TASK GOAL: Reproduce each line from the records that holds "Blog".

[EXERCISE INPUT — start]

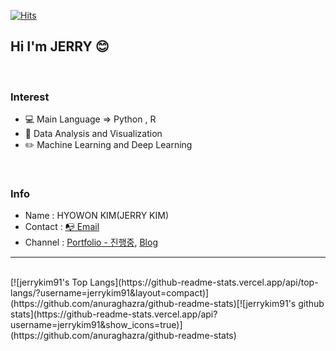 [![Hits](https://hits.seeyoufarm.com/api/count/incr/badge.svg?url=https://github.com/Jerrykim91)](https://hits.seeyoufarm.com)        

## Hi I'm JERRY :blush: 
<br>

### Interest

+ :computer: Main Language => Python , R
+ :book: Data Analysis and Visualization
+ :pencil2: Machine Learning and Deep Learning

<br>

### Info 

+ Name     : HYOWON KIM(JERRY KIM)
+ Contact  : [:mailbox_with_no_mail: Email](mailto:jerrykim91.pub@gmail.com)	
+ Channel  : [Portfolio - 진행중](https://jerrykim91.pythonanywhere.com/), [Blog](https://velog.io/@jerrykim91)

<!--
**Jerrykim91/Jerrykim91** is a ✨ _special_ ✨ repository because its `README.md` (this file) appears on your GitHub profile.
 [![Tech Blog Badge](http://img.shields.io/badge/-Tech%20blog-black?style=flat-square&logo=github&link=주소)](주소)
 [![Linkedin Badge](https://img.shields.io/badge/-LinkedIn-blue?style=flat-square&logo=Linkedin&logoColor=white&link=주소)](주소)
 [![Gmail Badge](https://img.shields.io/badge/Gmail-d14836?style=flat-square&logo=Gmail&logoColor=white&link=mailto:주소)](mailto:주소)
	
Here are some ideas to get you started:

- 🔭 I’m currently working on ...
- 🌱 I’m currently learning ...
- 👯 I’m looking to collaborate on ...
- 🤔 I’m looking for help with ...
- 💬 Ask me about ...
- 📫 How to reach me: ...
- 😄 Pronouns: ...
- ⚡ Fun fact: ...

# 링크 형식 
[![jerrykim91's github stats](https://github-readme-stats.vercel.app/api?username=jerrykim91)](https://github.com/anuraghazra/github-readme-stats)


# 주소 
https://simpleicons.org/
https://hits.seeyoufarm.com/
https://www.tablesgenerator.com/markdown_tables
https://www.webfx.com/tools/emoji-cheat-sheet/
https://fernando.kr/develop/2020-05-02-github-gist-posting/

HTML : https://wikidocs.net/10550#_2
-->

---

<br>
<span>[![jerrykim91's Top Langs](https://github-readme-stats.vercel.app/api/top-langs/?username=jerrykim91&layout=compact)](https://github.com/anuraghazra/github-readme-stats)[![jerrykim91's github stats](https://github-readme-stats.vercel.app/api?username=jerrykim91&show_icons=true)](https://github.com/anuraghazra/github-readme-stats)</span>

[EXERCISE INPUT — finish]

TASK OUTPUT:
+ Channel  : [Portfolio - 진행중](https://jerrykim91.pythonanywhere.com/), [Blog](https://velog.io/@jerrykim91)
 [![Tech Blog Badge](http://img.shields.io/badge/-Tech%20blog-black?style=flat-square&logo=github&link=주소)](주소)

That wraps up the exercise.